At present, OFS can be used by promoter and non-promoter shareholders subject to certain conditions. Existing norms said non-promoter shareholders holding at least 10% of the share capital of any eligible company and willing to sell at least ₹25 crore of shares were allowed to use the OFS mechanism. These limits stood in the way of the following transaction, for instance.
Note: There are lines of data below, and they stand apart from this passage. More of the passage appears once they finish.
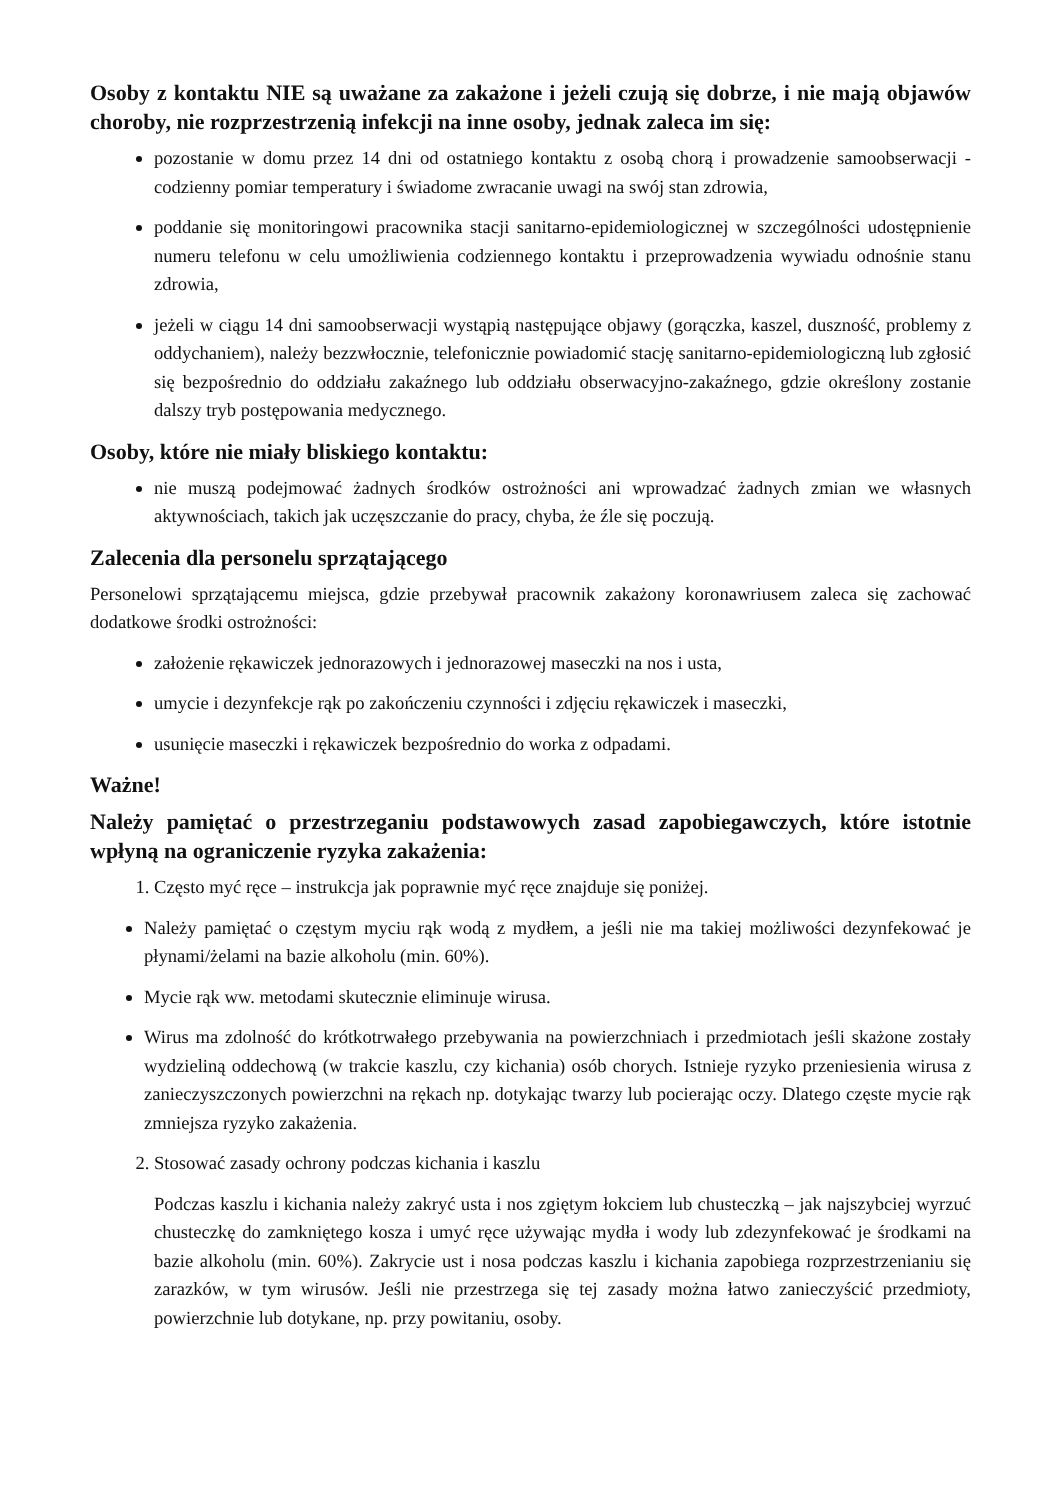Osoby z kontaktu NIE są uważane za zakażone i jeżeli czują się dobrze, i nie mają objawów choroby, nie rozprzestrzenią infekcji na inne osoby, jednak zaleca im się:
pozostanie w domu przez 14 dni od ostatniego kontaktu z osobą chorą i prowadzenie samoobserwacji - codzienny pomiar temperatury i świadome zwracanie uwagi na swój stan zdrowia,
poddanie się monitoringowi pracownika stacji sanitarno-epidemiologicznej w szczególności udostępnienie numeru telefonu w celu umożliwienia codziennego kontaktu i przeprowadzenia wywiadu odnośnie stanu zdrowia,
jeżeli w ciągu 14 dni samoobserwacji wystąpią następujące objawy (gorączka, kaszel, duszność, problemy z oddychaniem), należy bezzwłocznie, telefonicznie powiadomić stację sanitarno-epidemiologiczną lub zgłosić się bezpośrednio do oddziału zakaźnego lub oddziału obserwacyjno-zakaźnego, gdzie określony zostanie dalszy tryb postępowania medycznego.
Osoby, które nie miały bliskiego kontaktu:
nie muszą podejmować żadnych środków ostrożności ani wprowadzać żadnych zmian we własnych aktywnościach, takich jak uczęszczanie do pracy, chyba, że źle się poczują.
Zalecenia dla personelu sprzątającego
Personelowi sprzątającemu miejsca, gdzie przebywał pracownik zakażony koronawriusem zaleca się zachować dodatkowe środki ostrożności:
założenie rękawiczek jednorazowych i jednorazowej maseczki na nos i usta,
umycie i dezynfekcje rąk po zakończeniu czynności i zdjęciu rękawiczek i maseczki,
usunięcie maseczki i rękawiczek bezpośrednio do worka z odpadami.
Ważne!
Należy pamiętać o przestrzeganiu podstawowych zasad zapobiegawczych, które istotnie wpłyną na ograniczenie ryzyka zakażenia:
1. Często myć ręce – instrukcja jak poprawnie myć ręce znajduje się poniżej.
Należy pamiętać o częstym myciu rąk wodą z mydłem, a jeśli nie ma takiej możliwości dezynfekować je płynami/żelami na bazie alkoholu (min. 60%).
Mycie rąk ww. metodami skutecznie eliminuje wirusa.
Wirus ma zdolność do krótkotrwałego przebywania na powierzchniach i przedmiotach jeśli skażone zostały wydzieliną oddechową (w trakcie kaszlu, czy kichania) osób chorych. Istnieje ryzyko przeniesienia wirusa z zanieczyszczonych powierzchni na rękach np. dotykając twarzy lub pocierając oczy. Dlatego częste mycie rąk zmniejsza ryzyko zakażenia.
2. Stosować zasady ochrony podczas kichania i kaszlu
Podczas kaszlu i kichania należy zakryć usta i nos zgiętym łokciem lub chusteczką – jak najszybciej wyrzuć chusteczkę do zamkniętego kosza i umyć ręce używając mydła i wody lub zdezynfekować je środkami na bazie alkoholu (min. 60%). Zakrycie ust i nosa podczas kaszlu i kichania zapobiega rozprzestrzenianiu się zarazków, w tym wirusów. Jeśli nie przestrzega się tej zasady można łatwo zanieczyścić przedmioty, powierzchnie lub dotykane, np. przy powitaniu, osoby.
A non-promoter shareholder with 5% of the capital in an eligible company, with the value of holding at ₹100 crore, could not offer shares through the OFS mechanism.

Sebi has sought to remove such anomalies. “So far, what used to happen, when institutional investors were selling through negotiated blocks via brokers, retail investors had no way to participate and buy such stocks even though it was available at a discount,” said Jimeet Modi, CEO, SAMCO Group. “As these deals with discounts were executed through block windows, it was not available for retail investors in the earlier setup, but now the field has been levelled and if retail investors wish to participate in such deals, they will not miss the bus of discounted price.” Sebi said the OFS mechanism would also be available to companies with market capitalization of ₹1,000 crore and above.

The regulator has allowed promoters to sell shares within a period of two weeks from the OFS transaction to their employees.

The offer to employees shall be considered a part of the said OFS transaction, Sebi said.

The cooling-off period under the OFS mechanism for most liquid shares is around two weeks, for liquid shares around four weeks and for illiquid shares it is around 12 weeks.

“Notwithstanding the cooling-off period… the promoter(s) or promoter group entities of companies whose shares are either liquid or illiquid can offer their shares only through OFS or qualified institutional placement (QIP) with a gap of 2 weeks between successive offers,” Sebi said on Tuesday.The size of offer should be a minimum of ₹25 crore. But the size of offer can be less than ₹25 crore by promoter or promoter group entities so as to achieve minimum public shareholding in a single tranche, the regulator said.